● **Problem description**: Write out word for word the lines of the records, starting with the line with "line at (622, 94): present -> none" and going on through the line with "line at (1643, 281): solid -> dashed", both ends included, and nothing else.

● **Records to use**:
• • • • • • •

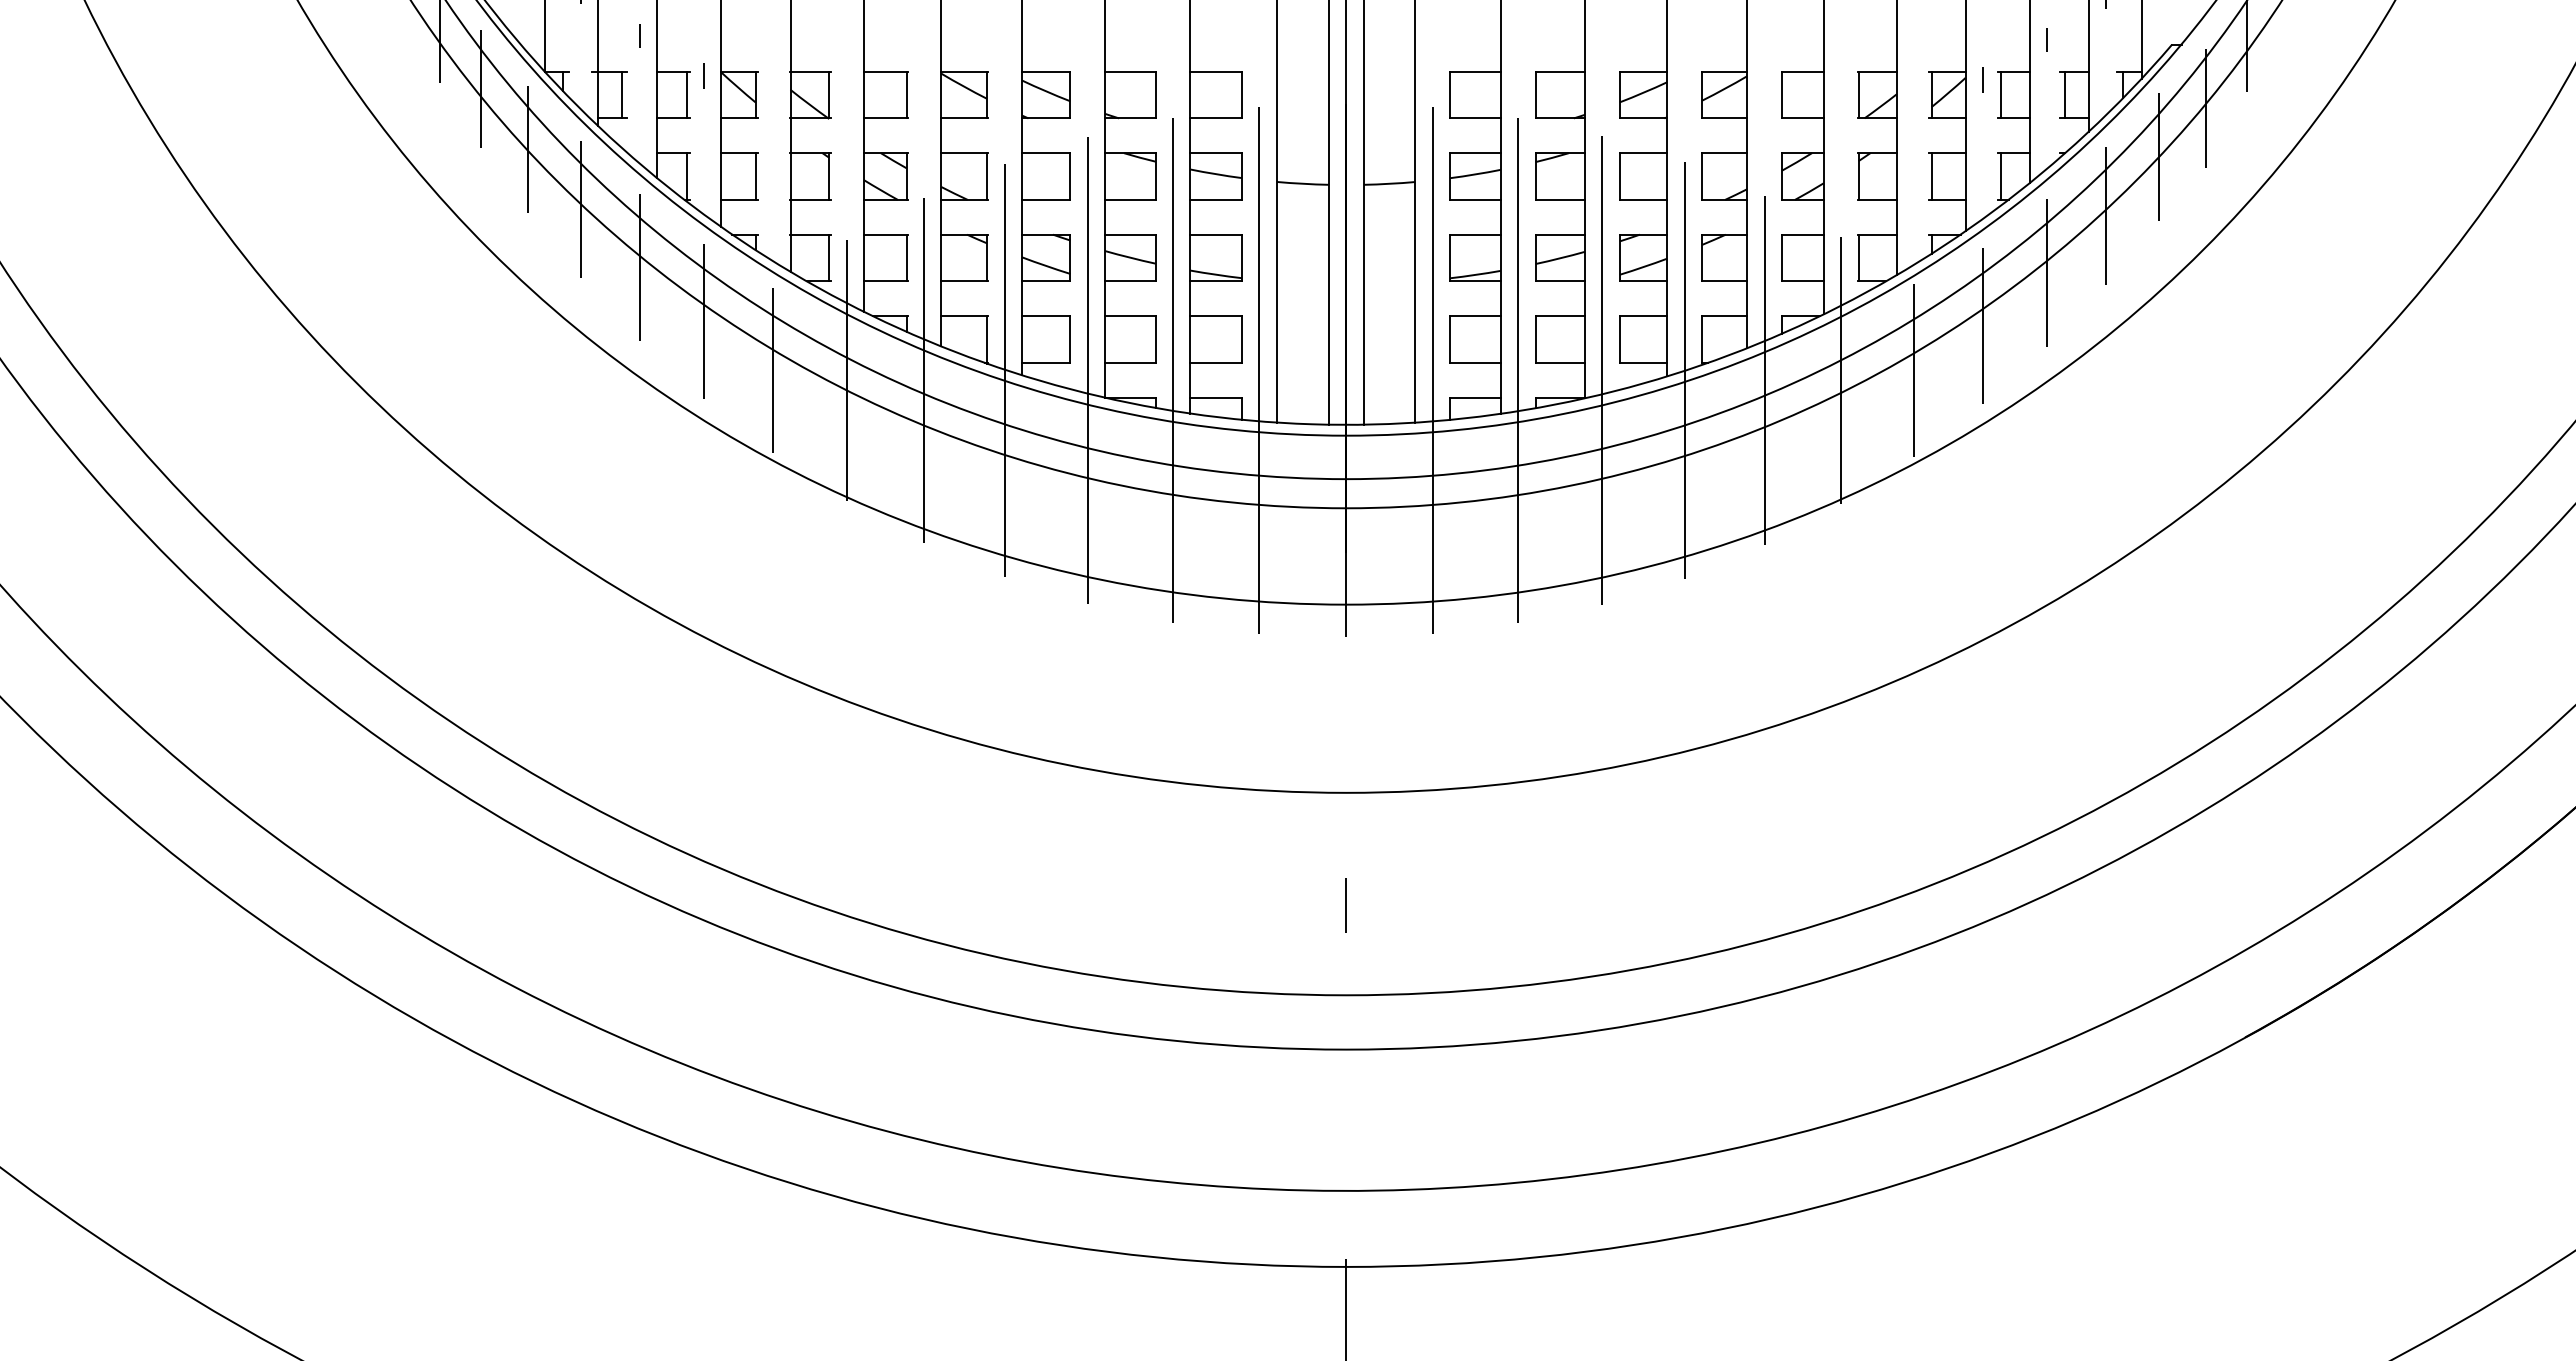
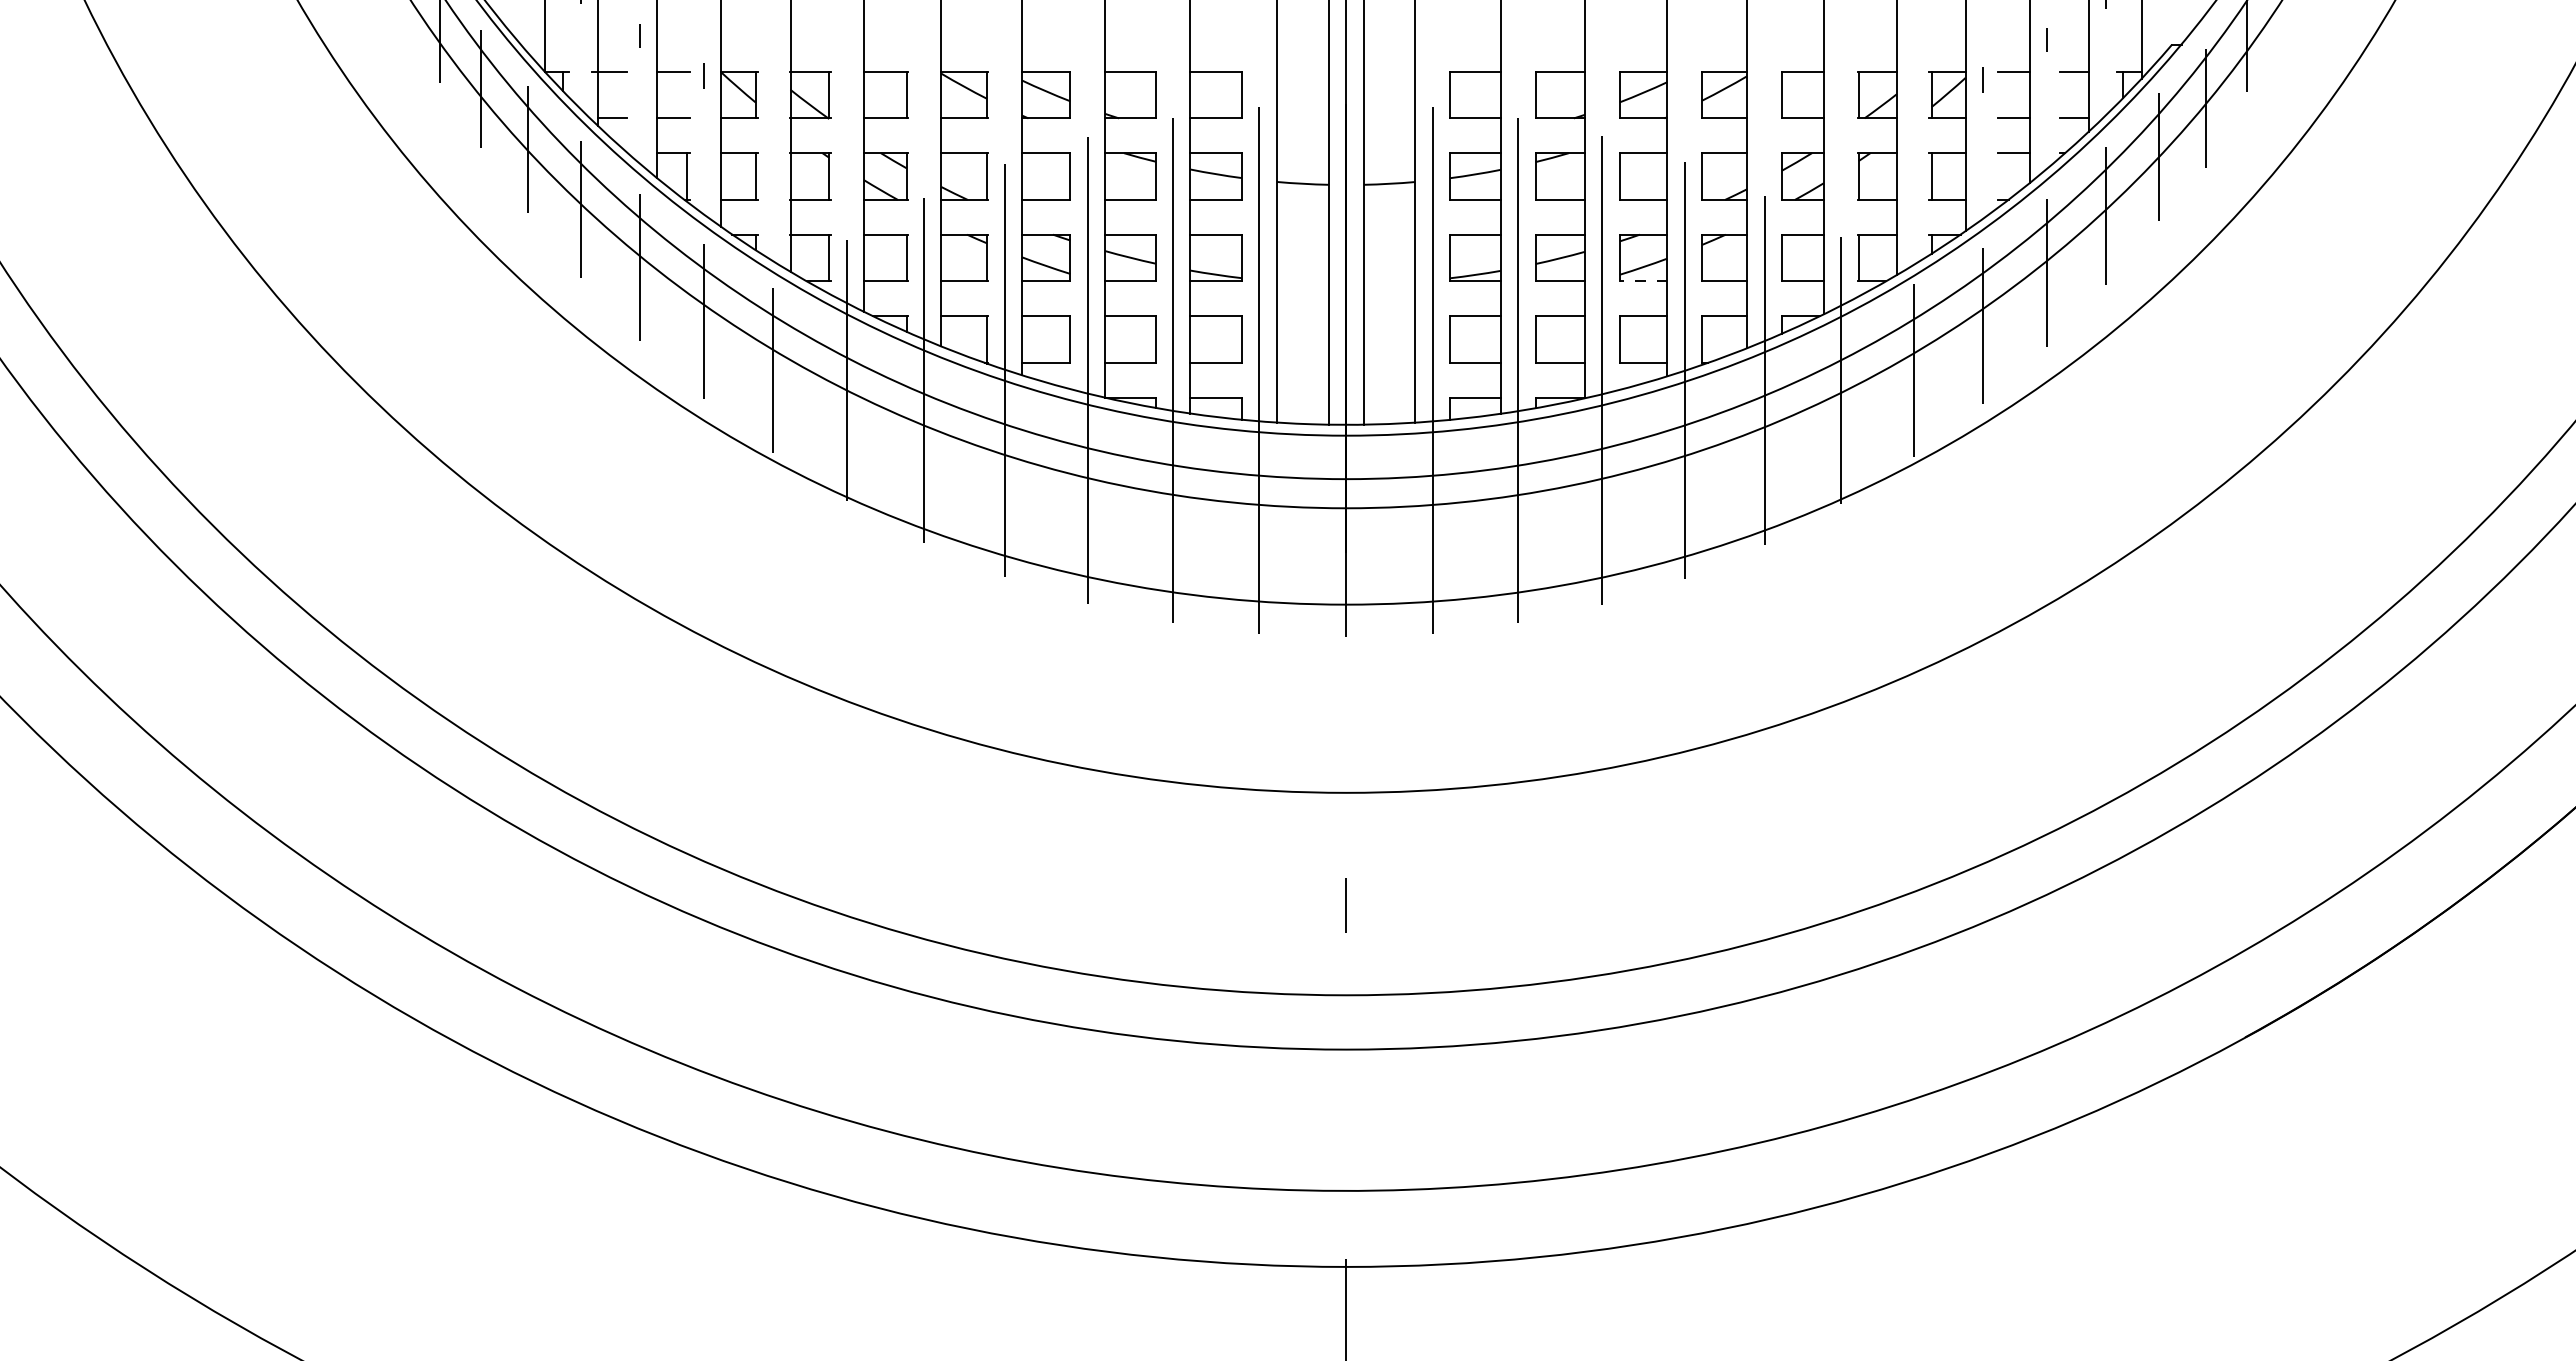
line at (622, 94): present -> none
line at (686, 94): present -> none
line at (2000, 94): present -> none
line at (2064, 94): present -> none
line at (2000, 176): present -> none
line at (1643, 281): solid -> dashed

• • • • • • •

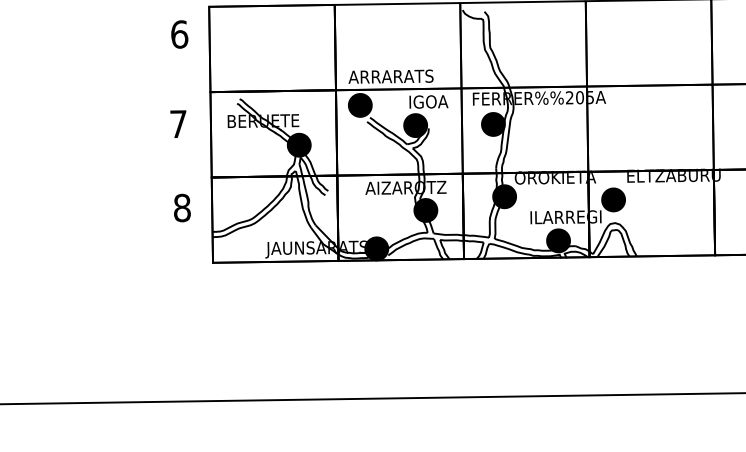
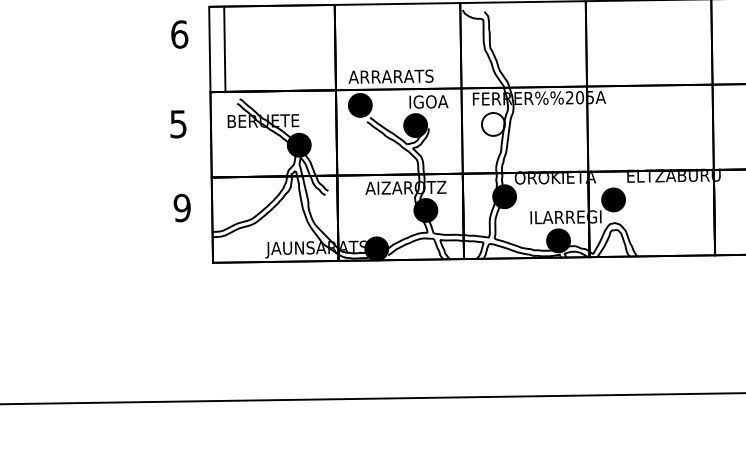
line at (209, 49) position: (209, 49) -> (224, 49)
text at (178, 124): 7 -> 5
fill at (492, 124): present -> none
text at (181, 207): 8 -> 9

• • • • • • •

● **Exercise output**:
line at (622, 94): present -> none
line at (686, 94): present -> none
line at (2000, 94): present -> none
line at (2064, 94): present -> none
line at (2000, 176): present -> none
line at (1643, 281): solid -> dashed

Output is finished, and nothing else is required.